Bread-making quality of triticale with HMW subunits Glu-D1 5+10
2005
Buresova, I.(Zemedelsky vyzkumni ustav,s.r.o., Komeriz (Czech Republic) | Martinek, P.Zemedelsky vyzkumni ustav,s.r.o., Komeriz (Czech Republic))
Bread-making quality of triticale (x Triticosecale Wittmack) lines is assessed using HMW glutenin subunits Glu-D1 5+10. HMW glutenin subunits Glu-D1 5+10 were transferred from wheat chromosome 1D to triticale chromosome 1R. Two groups of triticale sample lines derived from the variety Presto were examined: (a) group of sample lines with simple translocation 1R.1D5+10-2 on the long arm of 1R carry the segment from 1DL with Glu-D1 5+10 where it replaced Sec-3 and (b) group of sample lines with the double translocation Valdy (1R.1D 5+10-2/WR4) where both arms of 1R carry segments of wheat chromosome 1D (on the long arm the translocation 1R.1D 5+10-2 and on the short arm 1R the translocation WR4 with a segment from 1DS, which carries Gli-D1 and Glu-D3). The lines with Glu-D1 5+10 were selected from the original samples obtained from Prof.

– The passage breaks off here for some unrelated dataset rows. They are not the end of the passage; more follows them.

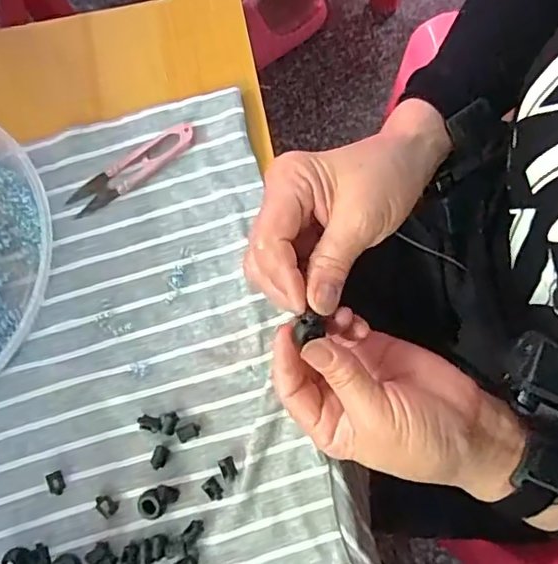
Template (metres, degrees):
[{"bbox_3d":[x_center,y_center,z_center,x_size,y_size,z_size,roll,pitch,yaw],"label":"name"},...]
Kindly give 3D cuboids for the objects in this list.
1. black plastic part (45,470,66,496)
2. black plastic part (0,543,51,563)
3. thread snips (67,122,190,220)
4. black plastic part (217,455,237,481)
[{"bbox_3d":[-0.142,0.128,0.371,0.010,0.008,0.015,-21,76,-3],"label":"black plastic part"},{"bbox_3d":[-0.154,0.170,0.357,0.027,0.012,0.017,-17,76,-2],"label":"black plastic part"},{"bbox_3d":[-0.106,-0.083,0.419,0.100,0.009,0.024,-36,78,-7],"label":"thread snips"},{"bbox_3d":[-0.032,0.118,0.371,0.009,0.006,0.014,-24,76,-4],"label":"black plastic part"}]

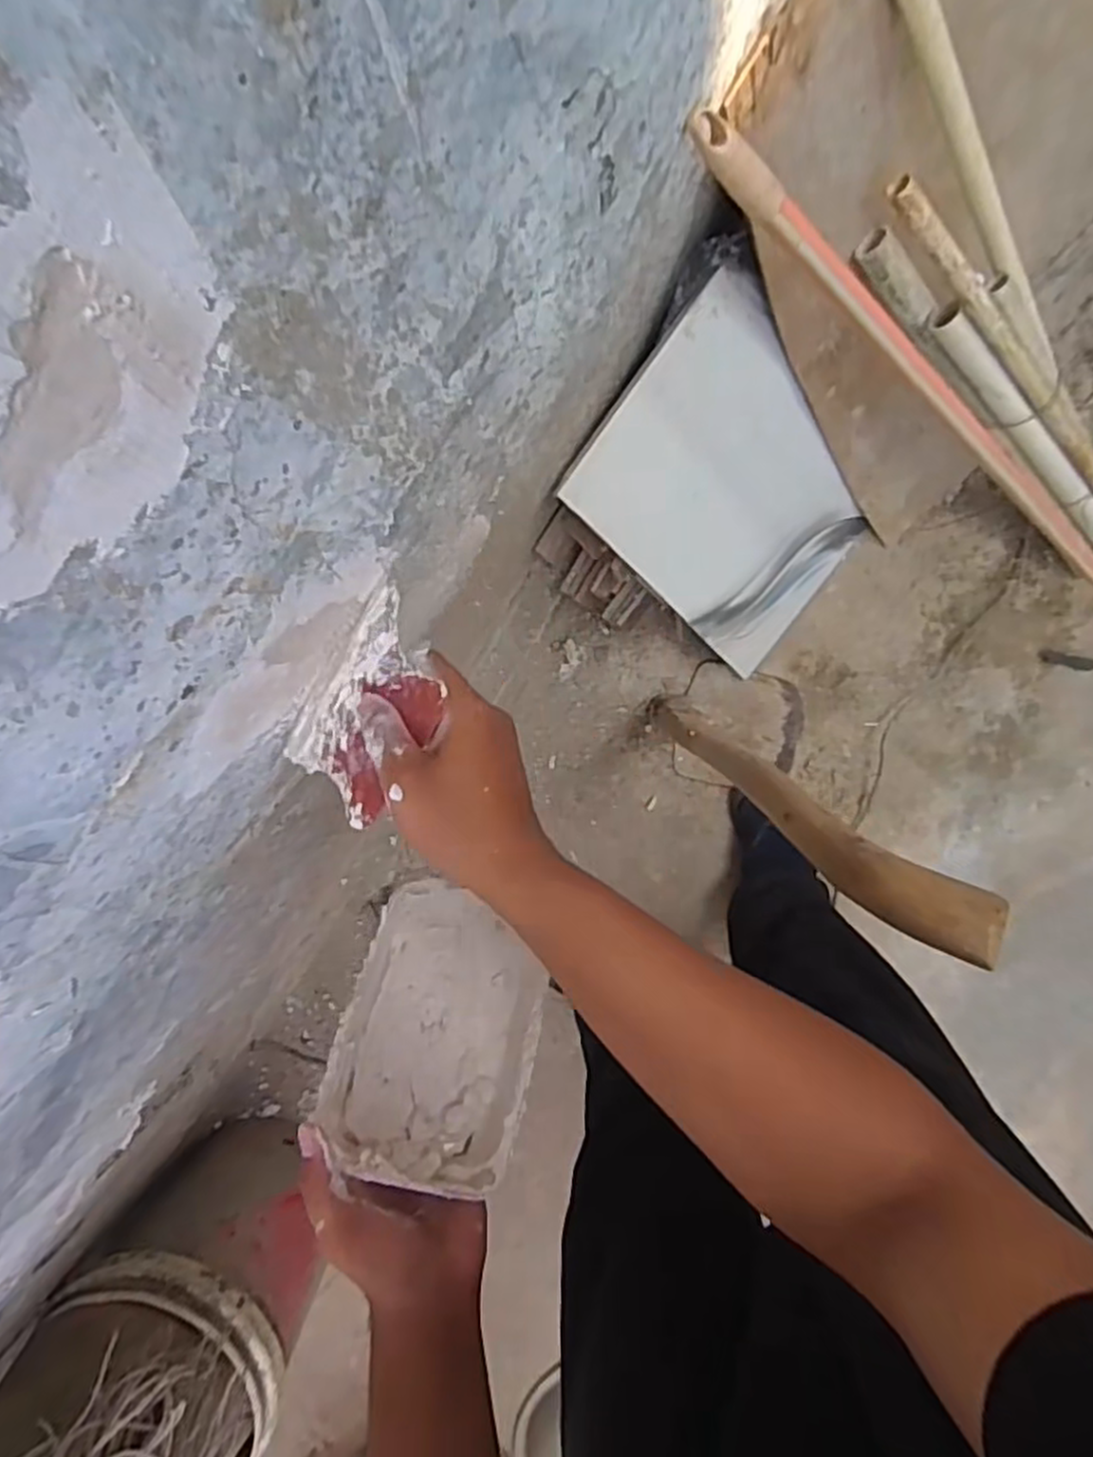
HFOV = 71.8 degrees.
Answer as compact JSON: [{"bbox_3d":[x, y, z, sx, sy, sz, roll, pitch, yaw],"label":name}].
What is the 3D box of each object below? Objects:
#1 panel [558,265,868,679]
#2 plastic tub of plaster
[{"bbox_3d":[0.224,-0.241,0.866,0.249,0.490,0.012,-53,53,9],"label":"panel"},{"bbox_3d":[-0.066,0.189,0.477,0.114,0.044,0.173,12,57,-1],"label":"plastic tub of plaster"}]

A. J. Lukaszewski (Univ. of California, Riverside, USA). Multiplied materials were tested for bread-making quality in 2002-2004. The presence of Glu-D1 5+10 was verified using DNA markers. Bread-making quality of tested samples was compared with the variety Presto without translocation and with wheat varieties of various bread-making quality (E-C groups). The quality of samples was evaluated in accordance with standards approved for wheat. The increased number of translocations negatively correlated with grain yield and specific weight and positively correlated with protein content, Zeleny sedimentation index, machinability (no stickiness), and loaf volume of bread. There is still a problem of high amylase enzyme activity and related low values of Hagberg falling number (mean value of 62 s without significant differences). Higher bread-making quality can be influenced by appropriate combination with donors of low alpha-amylase activity.